The Pixel Buds Pro gives the Pixel stalwart some new and flashy earbuds with fun colors, and more importantly, active noise cancellation. On paper, these should finally give us Google’s competitor for the AirPods Pro, and that’s exciting enough in itself.
Further down the timeline come Google’s Pixel 7 and 7 Pro this fall, powered by the next-generation Tensor processor. With that announcement comes the arrival of the Pixel Watch, which has only been rumored for much of the past decade. We don’t know all the details yet, but by the end of the year, Google’s ecosystem should look like this:
- Budget phone: Pixel 6a
- Budget earbuds: Pixel Buds A-Series
- High-end earbuds: Pixel Buds Pro
- Smartwatch: Pixel Watch
- Flagship Phone: Pixel 7 and 7 Pro
- Computer: Chrome OS and Chromebooks
That leaves only one category to fill, and that’s tablets. The Pixel Tablet fulfills that need – or perhaps need, in my case – in the range of Google-developed products. If all goes according to plan, it should help revive a tablet market that has been largely stagnant with the exception of a few manufacturers like Samsung and Lenovo.
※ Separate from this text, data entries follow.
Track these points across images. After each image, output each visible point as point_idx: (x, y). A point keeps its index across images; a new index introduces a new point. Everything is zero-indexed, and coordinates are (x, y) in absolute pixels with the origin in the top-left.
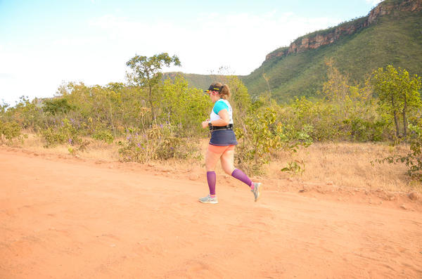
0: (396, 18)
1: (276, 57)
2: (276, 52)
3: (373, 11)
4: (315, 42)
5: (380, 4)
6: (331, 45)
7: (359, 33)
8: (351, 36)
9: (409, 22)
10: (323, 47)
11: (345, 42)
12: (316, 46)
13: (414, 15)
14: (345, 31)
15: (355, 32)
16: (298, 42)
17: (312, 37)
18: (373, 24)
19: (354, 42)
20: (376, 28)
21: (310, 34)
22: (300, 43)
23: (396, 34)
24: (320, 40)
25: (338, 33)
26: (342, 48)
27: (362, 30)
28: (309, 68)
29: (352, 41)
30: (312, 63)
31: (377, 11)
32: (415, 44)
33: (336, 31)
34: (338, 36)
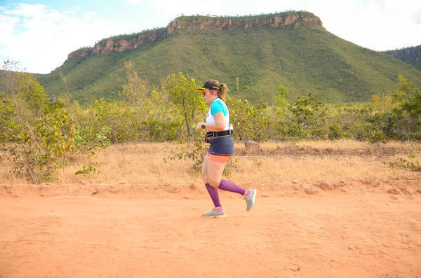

There’s even some mumbling in the crowd about Google taking a page from Lenovo’s book and introducing some sort of specialized dock. This would turn the Pixel Tablet into a Google Home/Nest Hub that you can take with you, giving you the benefits of Nest Hub without anchoring it to a wall outlet.
Fulfilling the prophecy
We were once close to this Better Together ideal, back in the days of the Nexus program with the Nexus phones and Nexus tablets. Well, at least with the Nexus 7, as the Nexus 9 and 10 just couldn’t capture what their smaller counterpart was doing.
If you go through the various press releases and blog posts, you’ll soon see that Google is plastering the idea that your devices are going to be “better together” everywhere. Seamless interactions between your phone, tablet, smartwatch, smart home, computer and pretty much anything else.
It’s an idea we’ve wanted to see from Google for a long time, and while Apple and Samsung have done just that, it’s finally Google’s turn.
Maybe the Pixel tablet will be a flop, no one cares about tablets and foldable tablets and this idea will eventually fall apart. But I believe 2022 will be the year when Google finally fulfills the promise of a cohesive ecosystem built by Android and Google, before its tablet enters the fray next year.
All the puzzle pieces are revealed; now we have to wait and see if Google can successfully match them.